▶ Directive 1
From the economic commentary, list every percentage gain from a year earlier that its final paragraph reports for housing, along with what each figure measures.
▶ Directive 2
Copy the records' text from their beginning through the line containing "Hotels bieten attraktive", including that line. Omit the pictures.

▶ Text shown
Producer prices have been moderating as well with the headline number gaining only 0.1% in June after three consecutive months of declines. Energy prices have led most of the declines with a 0.9% drop in June, the fourth consecutive month of losses. Prices for consumer foods jumped sharply with a 0.5% increase after falling 0.6% in May.
Lower pricing pressures should help companies in mature industries like Procter & Gamble to improve operating margins over the next couple of quarters. The company posted strong fourth quarter earnings even as net sales fell 1% year-over-year. Foreign currency effects contributed to weakness in sales while organic sales were up 3% on price increases. The company announced $10 billion in cost cuts earlier this year which may help the it further control margins. Still, the company derives 61% of total sales from North America and Western Europe and needs to diversify into faster growing markets to improve sales growth.
Housing starts and building permits on Thursday should show the market continuing to recover, albeit slowly. June data showed the tenth consecutive month of gains for homes under construction and was up 15.3% to 482,000 from the year before. Housing starts were up 23.6% and permits were up 19.3% from a year earlier as well. Despite strong gains, the absolute number of starts reported is still well under historic averages and could mean that the sector will benefit from tailwinds for the next few quarters.

▶ Listed records
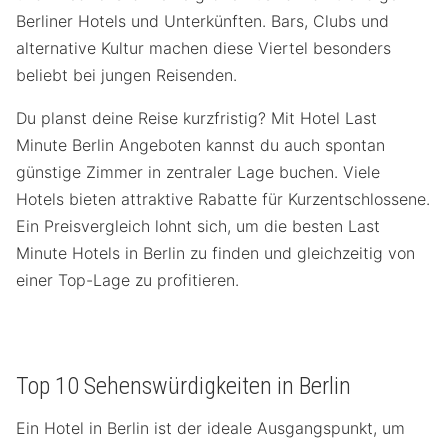
Berliner Hotels und Unterkünften. Bars, Clubs und
alternative Kultur machen diese Viertel besonders
beliebt bei jungen Reisenden.
Du planst deine Reise kurzfristig? Mit Hotel Last
Minute Berlin Angeboten kannst du auch spontan
günstige Zimmer in zentraler Lage buchen. Viele
Hotels bieten attraktive Rabatte für Kurzentschlossene.
Ein Preisvergleich lohnt sich, um die besten Last
Minute Hotels in Berlin zu finden und gleichzeitig von
einer Top-Lage zu profitieren.
Top 10 Sehenswürdigkeiten in Berlin
Ein Hotel in Berlin ist der ideale Ausgangspunkt, um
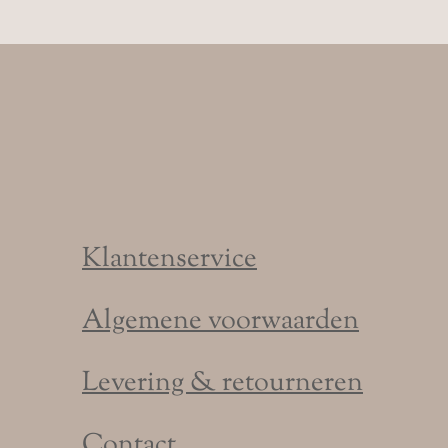
Klantenservice
Algemene voorwaarden
Levering & retourneren
Contact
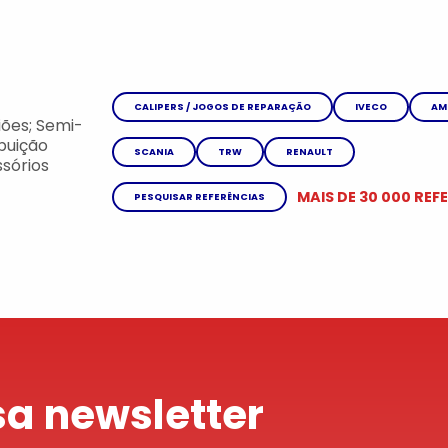
CALIPERS / JOGOS DE REPARAÇÃO
IVECO
AM
ões; Semi-
ibuição
SCANIA
TRW
RENAULT
sórios
MAIS DE 30 000 REF
PESQUISAR REFERÊNCIAS
a newsletter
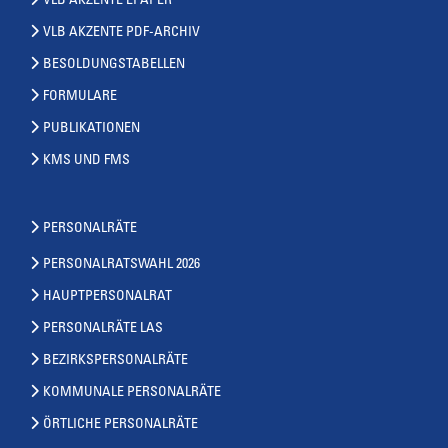
VLB AKZENTE EPAPER
VLB AKZENTE PDF-ARCHIV
BESOLDUNGSTABELLEN
FORMULARE
PUBLIKATIONEN
KMS UND FMS
PERSONALRÄTE
PERSONALRATSWAHL 2026
HAUPTPERSONALRAT
PERSONALRÄTE LAS
BEZIRKSPERSONALRÄTE
KOMMUNALE PERSONALRÄTE
ÖRTLICHE PERSONALRÄTE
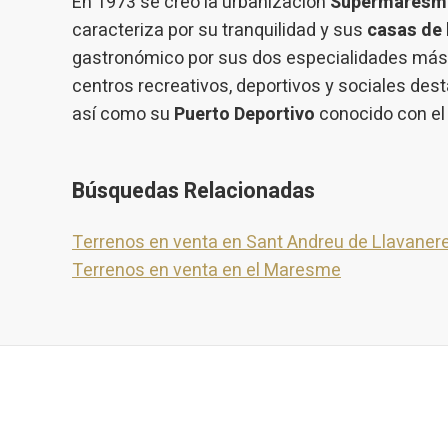
En 1973 se creó la urbanización
Supermaresm
caracteriza por su tranquilidad y sus
casas de 
gastronómico por sus dos especialidades más 
centros recreativos, deportivos y sociales des
así como su
Puerto Deportivo
conocido con e
Búsquedas Relacionadas
Terrenos en venta en Sant Andreu de Llavaner
Terrenos en venta en el Maresme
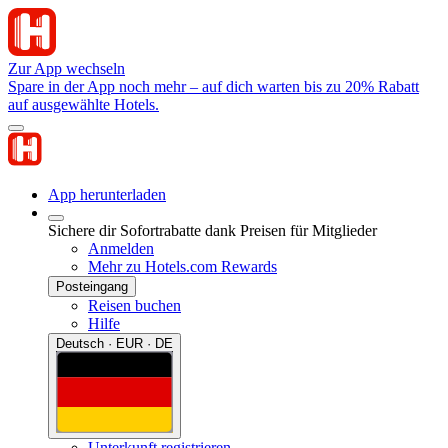
Zur App wechseln
Spare in der App noch mehr – auf dich warten bis zu 20% Rabatt
auf ausgewählte Hotels.
App herunterladen
Sichere dir Sofortrabatte dank Preisen für Mitglieder
Anmelden
Mehr zu Hotels.com Rewards
Posteingang
Reisen buchen
Hilfe
Deutsch · EUR · DE
Unterkunft registrieren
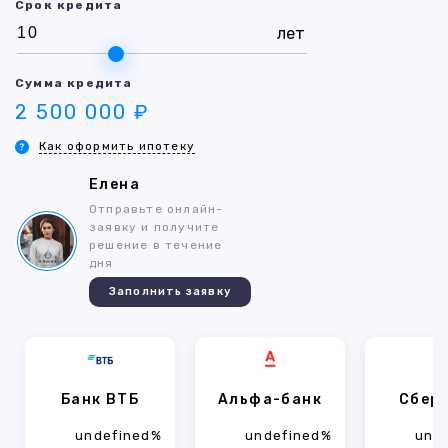
Срок кредита
лет
Сумма кредита
2 500 000 ₽
Как оформить ипотеку
Елена
Отправьте онлайн-
заявку и получите
решение в течение
дня
Заполнить заявку
Банк ВТБ
Альфа-банк
Сбер
undefined%
undefined%
und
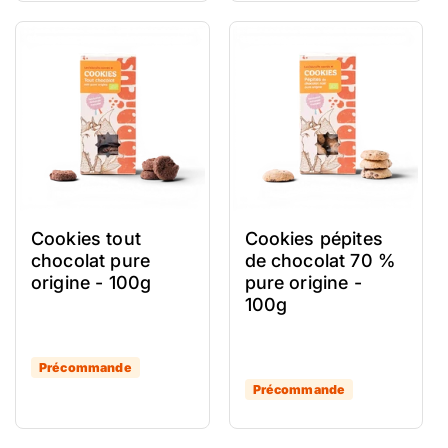
Cookies tout
Cookies pépites
chocolat pure
de chocolat 70 %
origine - 100g
pure origine -
100g
Précommande
Précommande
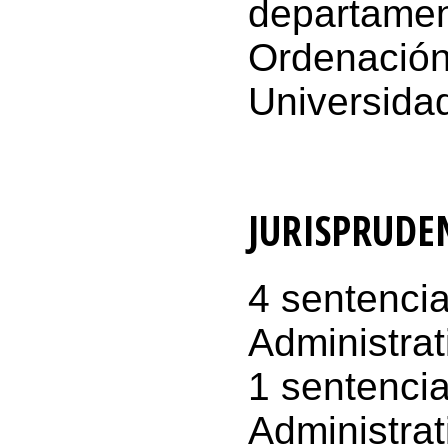
departamen
Ordenación 
Universidad
JURISPRUDE
4 sentenci
Administrat
1 sentencia
Administrat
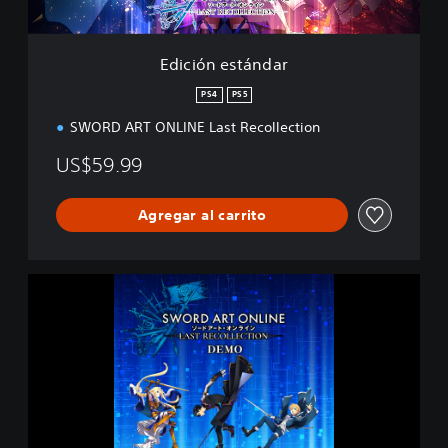
á
n
d
Edición estándar
a
r
PS4
PS5
SWORD ART ONLINE Last Recollection
US$59.99
Agregar al carrito
V
e
r
s
i
ó
n
d
e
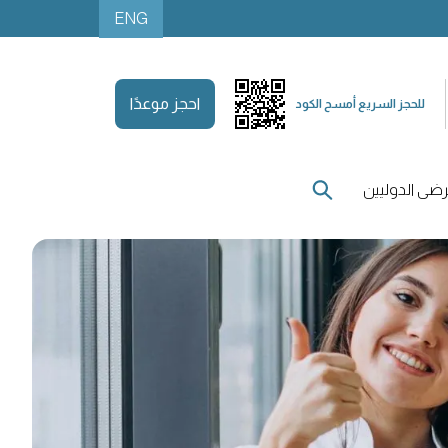
ENG
احجز موعدًا
للحجز السريع أمسح الكود
ضى الدوليين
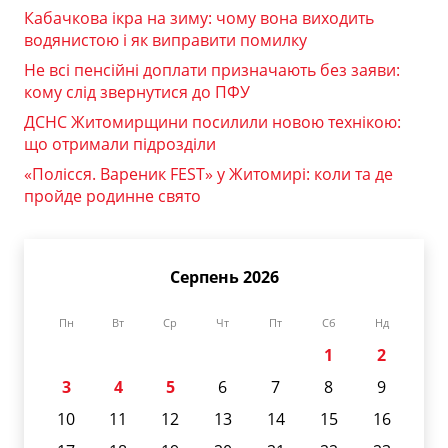
Кабачкова ікра на зиму: чому вона виходить
водянистою і як виправити помилку
Не всі пенсійні доплати призначають без заяви:
кому слід звернутися до ПФУ
ДСНС Житомирщини посилили новою технікою:
що отримали підрозділи
«Полісся. Вареник FEST» у Житомирі: коли та де
пройде родинне свято
Серпень 2026
Пн
Вт
Ср
Чт
Пт
Сб
Нд
1
2
3
4
5
6
7
8
9
10
11
12
13
14
15
16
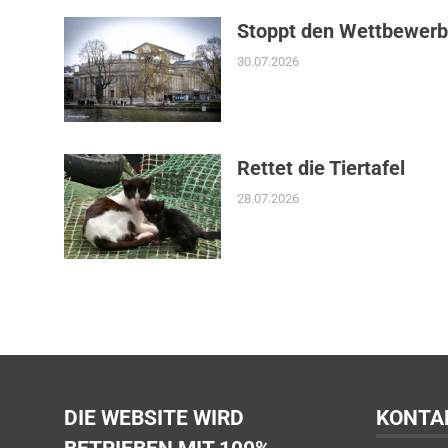
Stoppt den Wettbewerb
30.07.2026
Rettet die Tiertafel
28.07.2026
DIE WEBSITE WIRD
KONTA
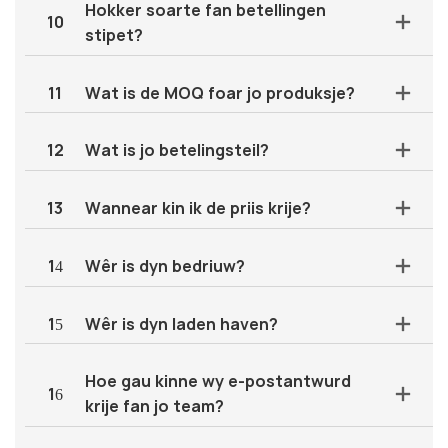
Hokker soarte fan betellingen
10
stipet?
11
Wat is de MOQ foar jo produksje?
12
Wat is jo betelingsteil?
13
Wannear kin ik de priis krije?
14
Wêr is dyn bedriuw?
15
Wêr is dyn laden haven?
Hoe gau kinne wy ​​​​e-postantwurd
16
krije fan jo team?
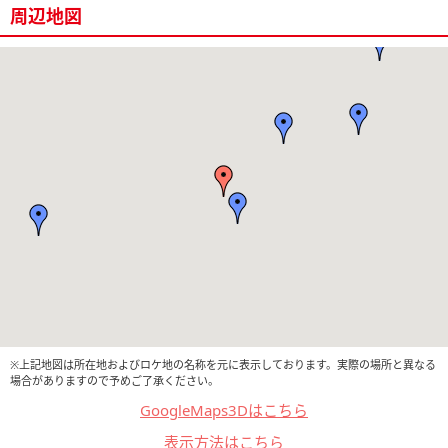
周辺地図
※上記地図は所在地およびロケ地の名称を元に表示しております。実際の場所と異なる
場合がありますので予めご了承ください。
GoogleMaps3Dはこちら
表示方法はこちら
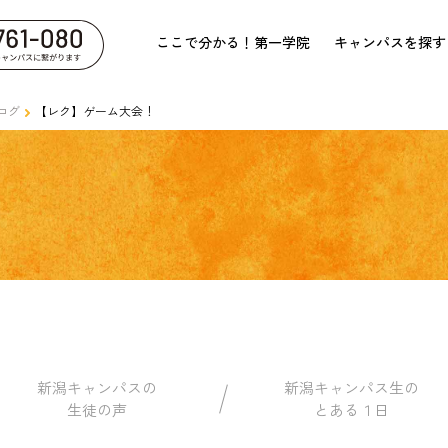
ここで分かる！第一学院
キャンパスを探す
ログ
【レク】ゲーム大会！
新潟キャンパスの
新潟キャンパス生の
生徒の声
とある１日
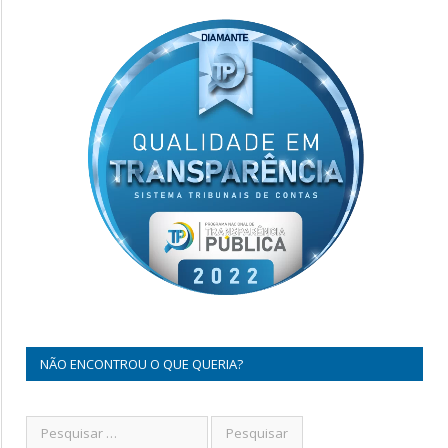
NÃO ENCONTROU O QUE QUERIA?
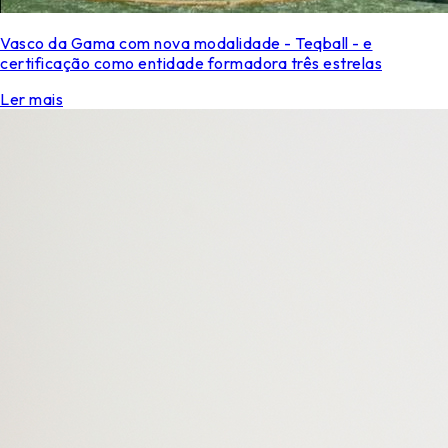
Vasco da Gama com nova modalidade - Teqball - e
certificação como entidade formadora três estrelas
Ler mais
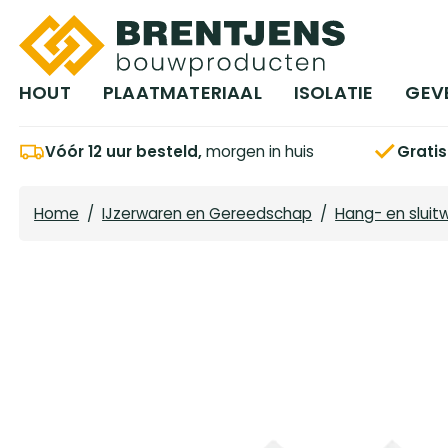
Ga naar hoofdinhoud
HOUT
PLAATMATERIAAL
ISOLATIE
GEV
Vóór 12 uur besteld,
morgen in huis
Grati
Home
/
IJzerwaren en Gereedschap
/
Hang- en sluit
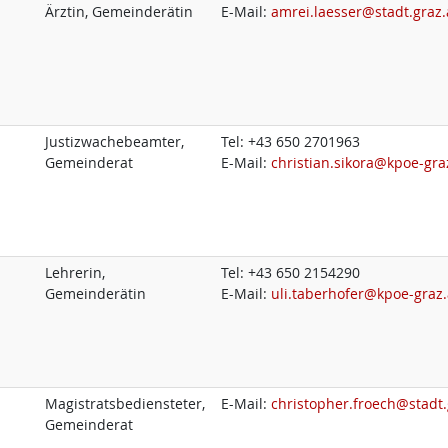
Ärztin, Gemeinderätin
E-Mail:
amrei.laesser@stadt.graz.
Justizwachebeamter,
Tel:
+43 650 2701963
Gemeinderat
E-Mail:
christian.sikora@kpoe-gra
Lehrerin,
Tel:
+43 650 2154290
Gemeinderätin
E-Mail:
uli.taberhofer@kpoe-graz.
Magistratsbediensteter,
E-Mail:
christopher.froech@stadt.
Gemeinderat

▶ Worked solution 1
- 15.3%: homes under construction (to 482,000)
- 23.6%: housing starts
- 19.3%: building permits

▶ Worked solution 2
Berliner Hotels und Unterkünften. Bars, Clubs und
alternative Kultur machen diese Viertel besonders
beliebt bei jungen Reisenden.
Du planst deine Reise kurzfristig? Mit Hotel Last
Minute Berlin Angeboten kannst du auch spontan
günstige Zimmer in zentraler Lage buchen. Viele
Hotels bieten attraktive Rabatte für Kurzentschlossene.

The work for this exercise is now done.